Kenapa tidak pilih keduanya?
Makan bisa dilakukan tanpa minum.
Minum bisa dilakukan tanpa makan.
Keduanya independen.
Namun, kalau makan dilanjutkan dengan minum maka akan muncul sinergi yang luar biasa. Bagaimana kalau minum dilanjutkan dengan makan? Bisa juga sih, tapi kurang nikmat.
Bila analogi tersebut dapat dipahami, maka makan lebih tepat merupakan analogi bahagia, dan minum adalah analogi kaya.
Kita bisa bahagia tapi tidak kaya. Bisa juga kaya tapi tidak bahagia.
Yang paling nikmat adalah bahagia dan (juga) kaya. Bisa juga kaya dan (juga) bahagia.
Analogi di atas tentu tidak sungguh-sungguh akurat.
Karena bahagia dan kaya bisa terjadi bersamaan, tidak harus berurutan.
Yang dimaksud dengan analogi tersebut adalah bahwa kaya dan bahagia memenuhi dua hal yang berbeda.
Ibarat minum adalah untuk menghilangkan haus, maka esensi kaya adalah ‘menghilangkan ketergantungan pada sesuatu’.
Kaya hati artinya tidak mudah iri.
Kaya ilmu artinya tidak bodoh.
Kaya harta artinya tidak tergantung sempitnya uang.
Kaya berarti merdeka.
Karena itulah zuhud (berlepas dari cinta kepada dunia) berarti juga kaya.
Sementara itu ibarat makan adalah untuk mengisi perut menghilangkan lapar, maka esensi bahagia adalah ‘mengisi diri menghilangkan kehampaan’.

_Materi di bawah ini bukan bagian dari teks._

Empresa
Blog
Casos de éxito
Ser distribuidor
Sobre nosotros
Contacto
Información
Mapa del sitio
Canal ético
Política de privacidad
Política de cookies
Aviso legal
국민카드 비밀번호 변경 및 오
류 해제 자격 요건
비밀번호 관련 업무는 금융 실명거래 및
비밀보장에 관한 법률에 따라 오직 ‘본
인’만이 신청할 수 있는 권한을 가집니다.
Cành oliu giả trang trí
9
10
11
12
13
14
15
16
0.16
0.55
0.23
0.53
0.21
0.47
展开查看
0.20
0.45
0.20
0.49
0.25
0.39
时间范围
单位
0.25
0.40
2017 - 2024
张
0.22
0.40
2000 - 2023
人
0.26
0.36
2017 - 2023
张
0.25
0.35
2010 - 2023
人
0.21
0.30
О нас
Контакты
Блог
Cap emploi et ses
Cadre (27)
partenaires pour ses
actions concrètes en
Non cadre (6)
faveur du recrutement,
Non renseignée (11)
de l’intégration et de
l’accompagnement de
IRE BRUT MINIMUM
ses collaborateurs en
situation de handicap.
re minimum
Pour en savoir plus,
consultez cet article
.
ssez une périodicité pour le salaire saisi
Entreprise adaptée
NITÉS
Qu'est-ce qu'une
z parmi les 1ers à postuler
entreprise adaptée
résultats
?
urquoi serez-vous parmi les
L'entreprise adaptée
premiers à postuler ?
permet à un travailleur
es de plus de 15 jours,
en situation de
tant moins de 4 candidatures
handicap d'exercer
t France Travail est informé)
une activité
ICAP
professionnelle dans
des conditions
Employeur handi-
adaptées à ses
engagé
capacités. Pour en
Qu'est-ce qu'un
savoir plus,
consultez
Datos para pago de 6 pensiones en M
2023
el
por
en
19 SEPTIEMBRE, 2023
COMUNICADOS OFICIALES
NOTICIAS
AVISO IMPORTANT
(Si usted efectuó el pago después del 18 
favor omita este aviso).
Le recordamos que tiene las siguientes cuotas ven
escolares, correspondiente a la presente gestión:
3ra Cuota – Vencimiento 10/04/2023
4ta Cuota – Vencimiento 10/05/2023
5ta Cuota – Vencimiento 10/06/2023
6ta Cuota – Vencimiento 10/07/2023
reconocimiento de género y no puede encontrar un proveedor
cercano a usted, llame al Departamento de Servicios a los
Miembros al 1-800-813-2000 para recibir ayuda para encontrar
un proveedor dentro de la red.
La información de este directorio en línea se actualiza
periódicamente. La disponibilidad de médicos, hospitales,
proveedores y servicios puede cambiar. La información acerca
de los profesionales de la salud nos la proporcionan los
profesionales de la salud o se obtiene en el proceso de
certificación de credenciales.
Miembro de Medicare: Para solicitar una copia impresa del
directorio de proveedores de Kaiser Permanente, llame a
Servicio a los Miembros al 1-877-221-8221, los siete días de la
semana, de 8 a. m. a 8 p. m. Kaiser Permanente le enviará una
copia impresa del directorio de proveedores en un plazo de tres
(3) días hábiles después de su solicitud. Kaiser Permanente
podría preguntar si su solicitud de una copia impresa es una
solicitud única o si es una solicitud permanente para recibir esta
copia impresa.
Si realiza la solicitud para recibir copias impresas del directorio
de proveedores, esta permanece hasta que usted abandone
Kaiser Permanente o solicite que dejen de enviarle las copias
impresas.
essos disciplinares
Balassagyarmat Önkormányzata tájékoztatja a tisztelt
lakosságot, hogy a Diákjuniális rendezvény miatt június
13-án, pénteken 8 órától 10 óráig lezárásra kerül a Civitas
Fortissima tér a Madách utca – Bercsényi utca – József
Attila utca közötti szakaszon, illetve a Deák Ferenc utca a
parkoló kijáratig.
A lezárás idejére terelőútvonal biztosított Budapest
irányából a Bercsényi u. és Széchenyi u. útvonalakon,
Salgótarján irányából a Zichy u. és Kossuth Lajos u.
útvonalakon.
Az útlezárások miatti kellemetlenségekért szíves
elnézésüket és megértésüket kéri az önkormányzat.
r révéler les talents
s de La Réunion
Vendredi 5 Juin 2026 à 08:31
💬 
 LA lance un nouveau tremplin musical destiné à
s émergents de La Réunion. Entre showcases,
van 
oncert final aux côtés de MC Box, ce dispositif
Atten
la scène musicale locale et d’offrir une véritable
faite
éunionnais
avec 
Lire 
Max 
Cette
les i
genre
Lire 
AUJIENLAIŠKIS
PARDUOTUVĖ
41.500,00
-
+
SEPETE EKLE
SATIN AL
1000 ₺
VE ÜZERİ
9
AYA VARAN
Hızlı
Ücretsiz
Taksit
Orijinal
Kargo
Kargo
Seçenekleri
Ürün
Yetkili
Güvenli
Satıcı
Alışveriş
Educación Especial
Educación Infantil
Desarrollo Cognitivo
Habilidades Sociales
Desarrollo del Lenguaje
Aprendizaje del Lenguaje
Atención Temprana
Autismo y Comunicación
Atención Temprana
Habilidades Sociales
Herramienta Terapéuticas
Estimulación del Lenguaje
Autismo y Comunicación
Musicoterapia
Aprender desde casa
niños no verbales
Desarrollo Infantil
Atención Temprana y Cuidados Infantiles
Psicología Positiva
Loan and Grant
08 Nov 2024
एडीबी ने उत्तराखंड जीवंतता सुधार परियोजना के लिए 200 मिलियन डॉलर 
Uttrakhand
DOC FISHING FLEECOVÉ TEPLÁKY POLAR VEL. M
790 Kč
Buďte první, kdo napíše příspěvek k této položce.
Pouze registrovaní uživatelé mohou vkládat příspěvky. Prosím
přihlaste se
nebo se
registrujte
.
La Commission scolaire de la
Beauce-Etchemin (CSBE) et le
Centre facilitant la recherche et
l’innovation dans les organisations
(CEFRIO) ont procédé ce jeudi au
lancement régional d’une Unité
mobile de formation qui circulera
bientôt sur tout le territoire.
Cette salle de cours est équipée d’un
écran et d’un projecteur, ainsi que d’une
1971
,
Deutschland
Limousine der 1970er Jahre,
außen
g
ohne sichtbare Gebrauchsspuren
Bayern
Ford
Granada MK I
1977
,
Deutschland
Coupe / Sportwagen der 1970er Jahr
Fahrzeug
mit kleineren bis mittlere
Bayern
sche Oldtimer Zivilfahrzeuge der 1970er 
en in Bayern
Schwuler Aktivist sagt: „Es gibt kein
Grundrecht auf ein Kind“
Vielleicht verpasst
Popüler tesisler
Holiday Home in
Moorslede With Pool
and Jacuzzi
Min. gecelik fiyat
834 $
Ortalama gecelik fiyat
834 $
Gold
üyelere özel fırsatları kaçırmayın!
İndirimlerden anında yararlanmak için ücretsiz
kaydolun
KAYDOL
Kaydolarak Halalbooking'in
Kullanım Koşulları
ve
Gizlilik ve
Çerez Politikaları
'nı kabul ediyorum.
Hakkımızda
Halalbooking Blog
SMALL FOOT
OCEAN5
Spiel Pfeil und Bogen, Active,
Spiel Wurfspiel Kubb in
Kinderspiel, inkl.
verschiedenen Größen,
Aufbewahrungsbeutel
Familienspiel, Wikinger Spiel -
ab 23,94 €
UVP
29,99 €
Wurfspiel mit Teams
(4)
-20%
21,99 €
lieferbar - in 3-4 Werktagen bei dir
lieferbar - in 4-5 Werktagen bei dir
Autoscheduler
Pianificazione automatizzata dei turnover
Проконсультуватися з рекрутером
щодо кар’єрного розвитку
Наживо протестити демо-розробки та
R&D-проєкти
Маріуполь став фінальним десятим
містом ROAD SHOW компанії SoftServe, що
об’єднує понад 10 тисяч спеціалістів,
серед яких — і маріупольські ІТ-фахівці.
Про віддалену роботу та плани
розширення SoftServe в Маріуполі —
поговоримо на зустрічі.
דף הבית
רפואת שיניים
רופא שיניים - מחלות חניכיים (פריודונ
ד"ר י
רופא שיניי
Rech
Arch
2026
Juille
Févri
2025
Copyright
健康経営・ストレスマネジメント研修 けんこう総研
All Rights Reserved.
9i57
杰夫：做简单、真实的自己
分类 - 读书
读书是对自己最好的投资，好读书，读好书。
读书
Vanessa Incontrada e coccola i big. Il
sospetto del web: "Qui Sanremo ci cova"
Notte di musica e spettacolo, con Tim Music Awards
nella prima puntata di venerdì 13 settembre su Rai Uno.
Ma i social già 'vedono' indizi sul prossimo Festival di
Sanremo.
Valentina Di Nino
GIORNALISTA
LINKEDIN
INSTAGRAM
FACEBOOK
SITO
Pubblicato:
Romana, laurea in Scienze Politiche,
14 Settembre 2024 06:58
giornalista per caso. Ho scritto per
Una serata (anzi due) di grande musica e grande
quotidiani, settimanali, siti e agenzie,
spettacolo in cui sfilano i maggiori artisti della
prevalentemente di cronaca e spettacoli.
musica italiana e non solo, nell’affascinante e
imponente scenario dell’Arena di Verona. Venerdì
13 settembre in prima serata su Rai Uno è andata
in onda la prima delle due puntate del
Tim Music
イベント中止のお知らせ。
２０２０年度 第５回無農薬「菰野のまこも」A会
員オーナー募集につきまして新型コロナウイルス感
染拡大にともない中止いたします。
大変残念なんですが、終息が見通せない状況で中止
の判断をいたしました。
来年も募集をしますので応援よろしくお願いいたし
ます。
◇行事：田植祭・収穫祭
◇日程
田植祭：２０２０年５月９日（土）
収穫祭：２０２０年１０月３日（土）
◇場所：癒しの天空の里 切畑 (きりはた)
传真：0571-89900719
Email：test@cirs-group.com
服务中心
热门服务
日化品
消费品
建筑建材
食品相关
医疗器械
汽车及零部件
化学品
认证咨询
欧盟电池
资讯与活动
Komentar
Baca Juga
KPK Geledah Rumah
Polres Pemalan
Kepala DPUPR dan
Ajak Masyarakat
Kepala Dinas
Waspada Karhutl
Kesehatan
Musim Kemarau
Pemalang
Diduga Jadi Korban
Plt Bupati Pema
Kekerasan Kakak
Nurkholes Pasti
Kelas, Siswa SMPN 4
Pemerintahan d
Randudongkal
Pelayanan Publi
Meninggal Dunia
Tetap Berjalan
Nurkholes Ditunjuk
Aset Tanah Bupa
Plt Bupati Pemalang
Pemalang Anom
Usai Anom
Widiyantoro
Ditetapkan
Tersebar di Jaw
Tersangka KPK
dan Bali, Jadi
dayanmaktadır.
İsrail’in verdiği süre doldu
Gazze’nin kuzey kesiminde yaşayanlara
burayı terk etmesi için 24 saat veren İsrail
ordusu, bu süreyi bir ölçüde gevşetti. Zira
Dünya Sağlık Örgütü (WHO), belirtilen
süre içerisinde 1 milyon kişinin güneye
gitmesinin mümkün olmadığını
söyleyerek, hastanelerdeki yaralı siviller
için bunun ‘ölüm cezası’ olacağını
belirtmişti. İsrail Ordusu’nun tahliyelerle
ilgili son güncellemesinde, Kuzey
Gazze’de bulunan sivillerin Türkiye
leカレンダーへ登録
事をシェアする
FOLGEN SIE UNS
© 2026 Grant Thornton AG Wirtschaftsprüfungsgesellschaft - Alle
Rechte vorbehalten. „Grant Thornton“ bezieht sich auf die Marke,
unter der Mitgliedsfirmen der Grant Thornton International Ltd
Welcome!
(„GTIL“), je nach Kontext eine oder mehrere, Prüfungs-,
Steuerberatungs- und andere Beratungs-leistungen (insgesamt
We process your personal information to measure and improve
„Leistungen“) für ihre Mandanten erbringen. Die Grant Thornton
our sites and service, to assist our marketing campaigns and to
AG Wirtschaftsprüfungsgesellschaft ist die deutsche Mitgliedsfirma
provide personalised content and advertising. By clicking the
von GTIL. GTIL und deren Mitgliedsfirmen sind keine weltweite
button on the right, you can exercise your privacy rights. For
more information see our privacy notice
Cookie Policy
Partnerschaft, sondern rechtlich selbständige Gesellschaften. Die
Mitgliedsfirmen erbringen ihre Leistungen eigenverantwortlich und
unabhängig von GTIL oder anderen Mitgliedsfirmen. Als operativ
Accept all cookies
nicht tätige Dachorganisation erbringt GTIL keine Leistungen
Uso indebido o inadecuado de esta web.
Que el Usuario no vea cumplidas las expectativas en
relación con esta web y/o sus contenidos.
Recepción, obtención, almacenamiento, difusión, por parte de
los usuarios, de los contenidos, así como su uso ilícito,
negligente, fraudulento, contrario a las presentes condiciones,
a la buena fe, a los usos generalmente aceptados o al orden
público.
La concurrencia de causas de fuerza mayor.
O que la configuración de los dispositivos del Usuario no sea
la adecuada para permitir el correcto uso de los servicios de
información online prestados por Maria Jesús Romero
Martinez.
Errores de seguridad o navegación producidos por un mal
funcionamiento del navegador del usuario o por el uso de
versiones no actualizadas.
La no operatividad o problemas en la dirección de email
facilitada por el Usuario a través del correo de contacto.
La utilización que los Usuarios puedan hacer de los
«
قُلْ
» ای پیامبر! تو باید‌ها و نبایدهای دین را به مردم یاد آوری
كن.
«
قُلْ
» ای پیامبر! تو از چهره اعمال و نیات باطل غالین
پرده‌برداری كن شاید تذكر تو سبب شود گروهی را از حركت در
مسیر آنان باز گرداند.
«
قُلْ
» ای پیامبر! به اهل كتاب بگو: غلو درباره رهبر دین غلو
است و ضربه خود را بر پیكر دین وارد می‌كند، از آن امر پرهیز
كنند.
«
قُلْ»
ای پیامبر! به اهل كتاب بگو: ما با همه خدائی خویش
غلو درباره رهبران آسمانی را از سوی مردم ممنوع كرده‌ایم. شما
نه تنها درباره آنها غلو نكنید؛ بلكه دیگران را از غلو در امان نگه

Orang yang tidak bahagia itu serba hampa, jiwanya hampa, ilmunya hampa, kekayaannya hampa.
Hampa artinya tidak punya isi, kosong, tidak bernilai.
Jadi menjadi bahagia adalah membuat diri ini berisi, hidup ini bernilai.
Lebih jauh lagi bila makan dan minum bertujuan untuk kesehatan tubuh, maka bahagia dan kaya juga untuk menyempurnakan tugas manusia yaitu menjalankan tugas dari Tuhan (ibadah).
Kembali lagi pada pertanyaan, pilih kaya atau bahagia?
Pertanyaan yang salah.
Bahagia dan kaya bukan pilihan ambil satu.
Justru keduanya wajib untuk didapatkan.
Bagaimana kalau kita makan terus tapi tidak minum?
Bagaimana kalau minum terus tapi tidak makan?